Rights group slams Morocco expulsion of migrants

This frame from a video taken on Saturday, Aug. 18, 2012 and and made available by the Italian Coast Guard Sunday, Aug. 19, 2012, migrants are rescued by Italian Coast Guard officials, on the coasts of the Sicilian island of Lampedusa, southern Italy. (AP Photo/Italian Coast Guard)

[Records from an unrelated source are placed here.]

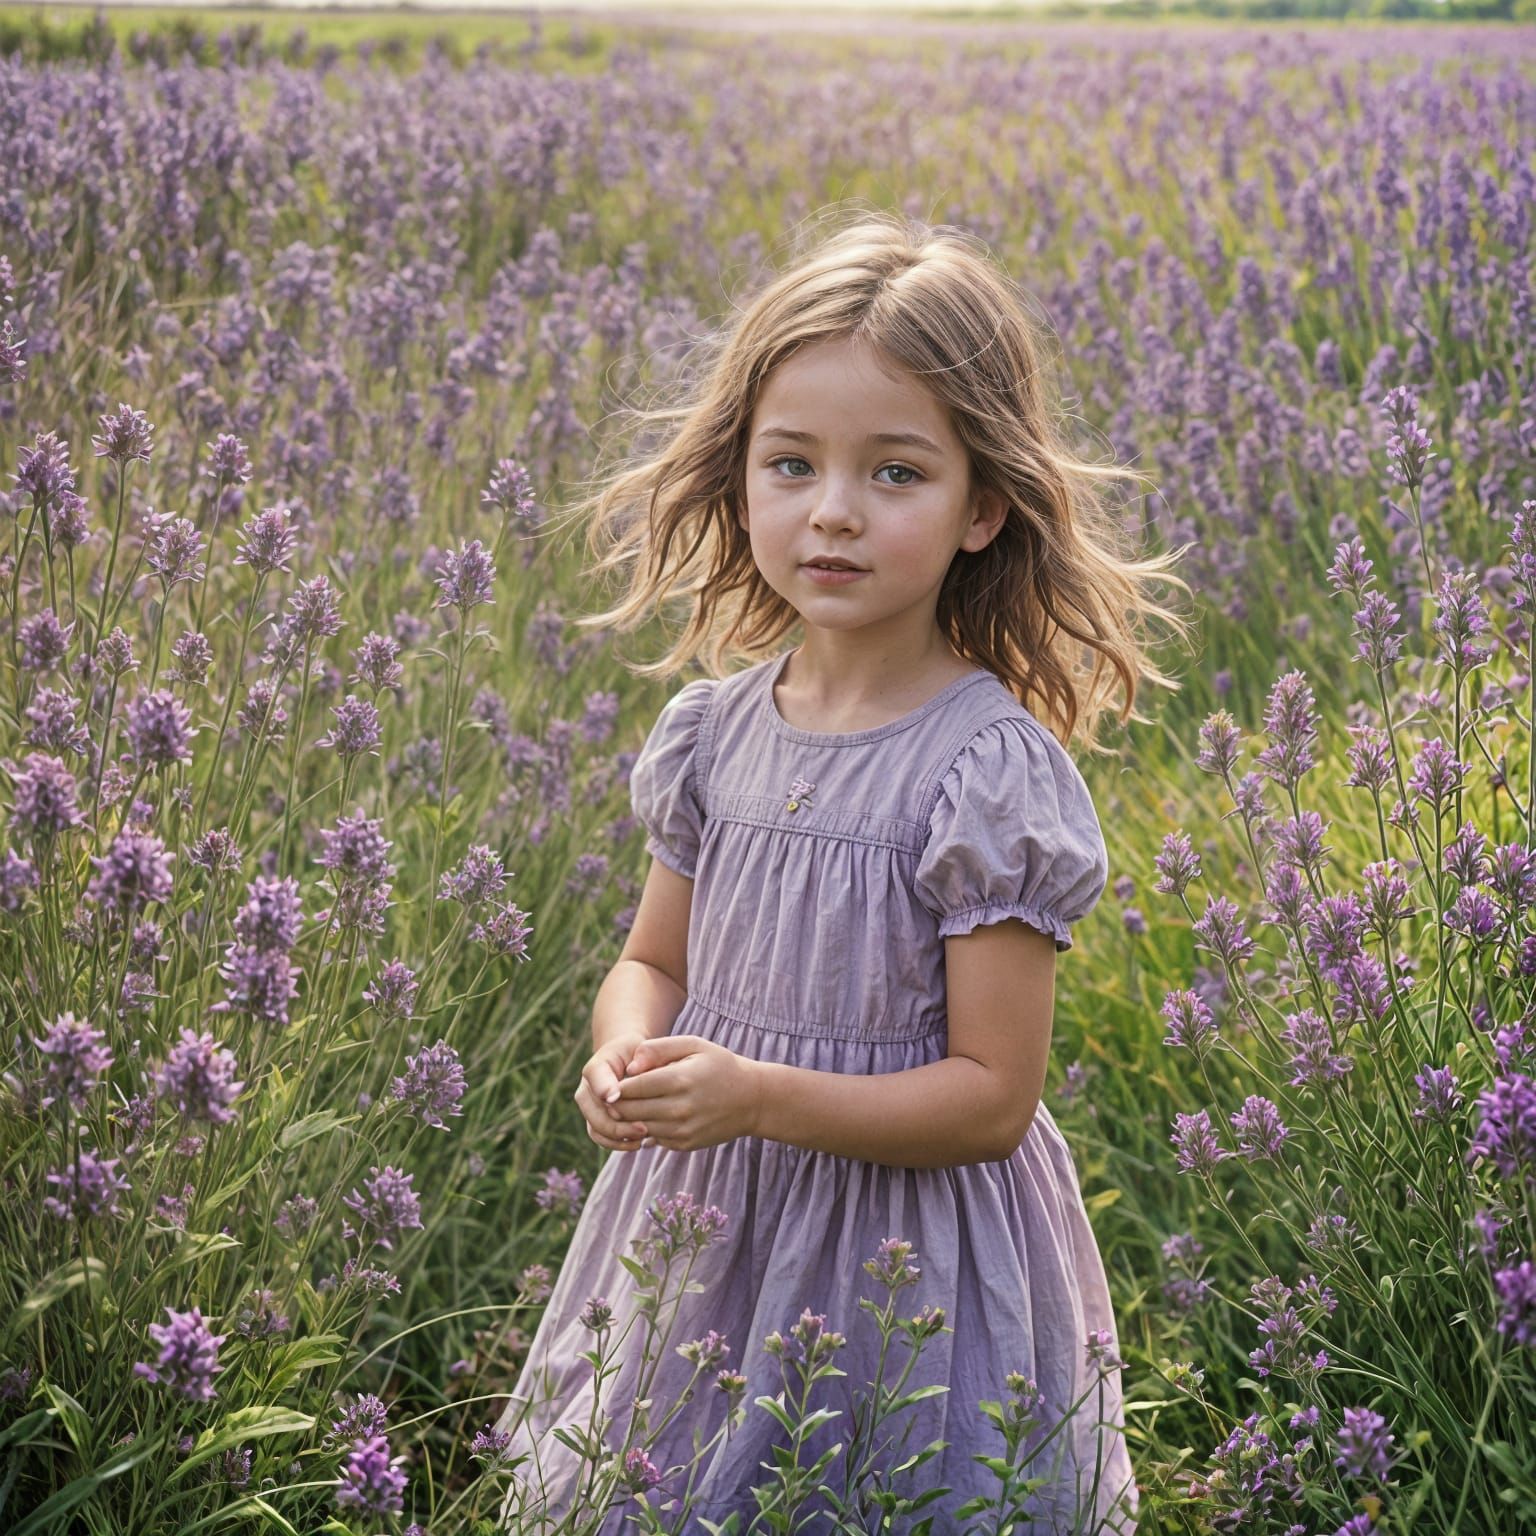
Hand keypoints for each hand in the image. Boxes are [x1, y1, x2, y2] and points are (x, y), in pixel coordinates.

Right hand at [574, 1031, 652, 1152]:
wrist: (631, 1059)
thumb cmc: (641, 1055)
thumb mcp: (643, 1051)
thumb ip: (638, 1062)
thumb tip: (616, 1094)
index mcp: (595, 1068)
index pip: (596, 1077)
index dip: (605, 1089)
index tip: (619, 1099)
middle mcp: (586, 1089)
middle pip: (595, 1112)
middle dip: (618, 1125)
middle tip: (643, 1128)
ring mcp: (589, 1107)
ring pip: (596, 1129)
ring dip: (618, 1138)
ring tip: (641, 1139)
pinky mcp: (596, 1121)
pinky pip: (601, 1138)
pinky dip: (617, 1144)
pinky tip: (637, 1143)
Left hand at [611, 1034, 760, 1152]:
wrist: (752, 1099)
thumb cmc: (719, 1066)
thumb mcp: (693, 1045)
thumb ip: (658, 1049)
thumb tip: (629, 1067)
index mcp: (679, 1080)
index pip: (631, 1088)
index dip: (615, 1087)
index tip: (612, 1082)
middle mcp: (680, 1109)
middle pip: (630, 1111)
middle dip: (617, 1104)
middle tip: (613, 1096)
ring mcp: (683, 1130)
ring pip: (638, 1128)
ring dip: (629, 1119)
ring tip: (630, 1105)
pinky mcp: (685, 1144)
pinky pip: (654, 1139)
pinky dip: (647, 1129)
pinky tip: (651, 1116)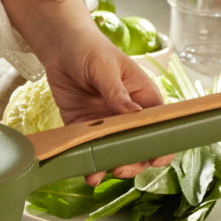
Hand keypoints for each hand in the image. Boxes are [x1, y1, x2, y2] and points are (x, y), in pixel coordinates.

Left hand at [2, 0, 174, 182]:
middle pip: (138, 146)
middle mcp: (126, 114)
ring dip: (110, 166)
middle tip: (121, 168)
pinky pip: (87, 148)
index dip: (161, 145)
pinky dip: (87, 162)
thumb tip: (132, 114)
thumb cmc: (90, 49)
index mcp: (142, 98)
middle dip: (133, 161)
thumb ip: (116, 93)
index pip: (159, 126)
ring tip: (100, 173)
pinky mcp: (82, 125)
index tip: (156, 159)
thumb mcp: (105, 68)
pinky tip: (86, 173)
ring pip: (113, 152)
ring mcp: (104, 122)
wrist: (59, 46)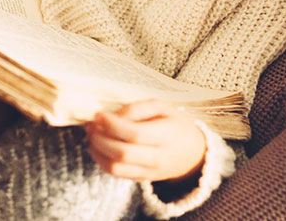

RABAT: A Moroccan rights group on Thursday slammed the authorities' harsh treatment and expulsion of sub-Saharan illegal immigrants, after hundreds were deported in a swoop that began earlier this week.

"The human rights violations against immigrants from sub-Saharan Africa have become systematic in our country," the Moroccan Association of Human Rights (AMDH) said in a statement.

"The state is responsible for the safety and security of the migrants, but instead they are subjected to beatings, both by the authorities and by hired thugs, or sent to the Algerian border," added Morocco's largest rights group.

It said those expelled included pregnant women and small children, and warned that the "continuing attacks" on African immigrants were "feeding racism and encouraging the citizens of Morocco to turn against them."

Moroccan authorities have clamped down on unregulated immigrants in recent days, with the AMDH saying 35 of them were expelled on Wednesday night from the eastern border town of Oujda.

Early on Tuesday morning, Spain and Morocco cooperated in evicting 73 African migrants who had swum to a tiny Spanish islet just off the North African coast in a desperate bid to reach mainland Europe.

And on Monday, some 200 sub-Saharans were expelled from the country, most of them from the northern towns of Tetouan and Nador, close to the two Spanish territories of Ceuta and Melilla.

Medical charity Doctors Without Border (MSF) has also expressed concern about the vulnerability of sub-Saharan migrants in northeast Morocco, saying the number of people it treated for violence-caused injuries more than doubled between April and July.

"Many of these people were wounded as they tried to escape arrest or as they tried to jump over the border fences," MSF's Morocco director David Cantero said.

Government spokesman Mustapha Khalfi told AFP that the authorities were open to dialogue with the concerned organisations on the "challenge" of managing illegal immigration.

He added, however, that Morocco was "not just a transit country, but also a host country, which has social implications."

According to different humans rights organisations, between 20,000 and 25,000 unregistered sub-Saharan migrants reside in Morocco.

The expelled sub-Saharans are usually sent back to the officially-closed Algerian border crossing near Oujda, the main entry point for African migrants coming into the country.